LINC to What?
by Karen Charnow Lior
In the last year there has been a drastic change in the way language training is delivered through federal government funding. In January of 1992, the federal government introduced Language Instruction for Newcomers to Canada, LINC, and its complementary program, Labour Market Language Training, LMLT. Both initiatives mark a significant change in the policy direction of the federal government with respect to official languages instruction.
Before this policy was implemented, ESL language training was an integral part of many skills training programs. Combining skills training with language training and job search skills, such as resume writing and interview preparation, was an effective way of teaching language skills in an applicable, useful context. This training was delivered by community-based training programs often in partnership with school boards or colleges. The labour movement, public sector and community-based training deliverers and educators have long considered language training an essential bridge to job-related training. The policy changes have fundamentally altered the role of the federal government in the area of ESL programming with respect to purpose and program delivery.
From the late 1960s to 1990, the federal government funded, in Ontario, language training at the community colleges. This funding came primarily through Canada Employment and was directed to those destined for the labour market. In the program's early years, women, as well as immigrants identified as family-class immigrants and refugee claimants, were often excluded. One estimate is that "only 28% of immigrants received federally funded language training" through this program.

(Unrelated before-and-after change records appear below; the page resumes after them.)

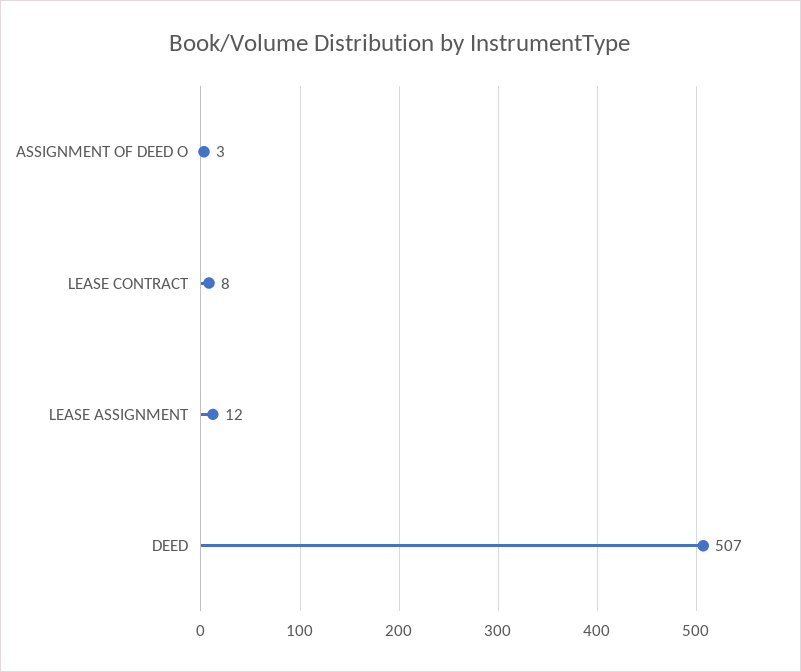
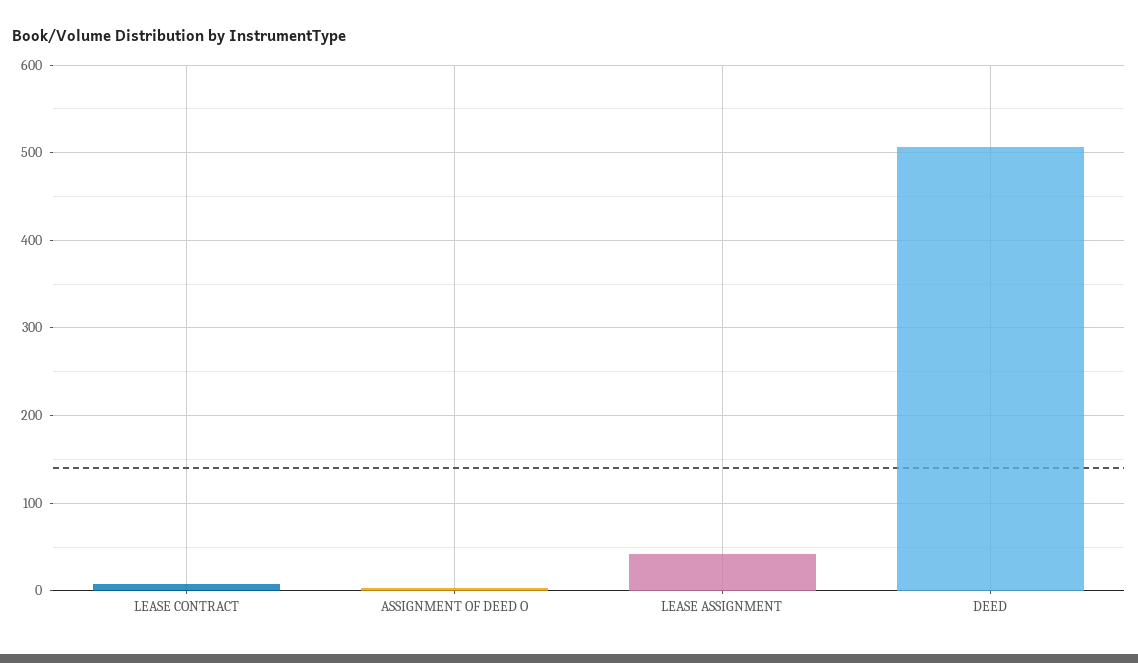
  {
    "ASSIGNMENT OF DEED O": 3,
    "LEASE CONTRACT": 8,
-   "LEASE ASSIGNMENT": 12,
+   "LEASE ASSIGNMENT": 40,
    "DEED": 507
  }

In Ontario, the federal programs in the community colleges trained many fewer learners than other federally funded community-based programs or provincially funded ESL classes offered by local school boards. The 1992 restructuring dramatically changed second language training delivery. The rationale was to make language training both more cost-effective and more accessible, which were legitimate concerns. The previous programs all catered to various populations but the delivery of language training was not well-coordinated nor equitably funded.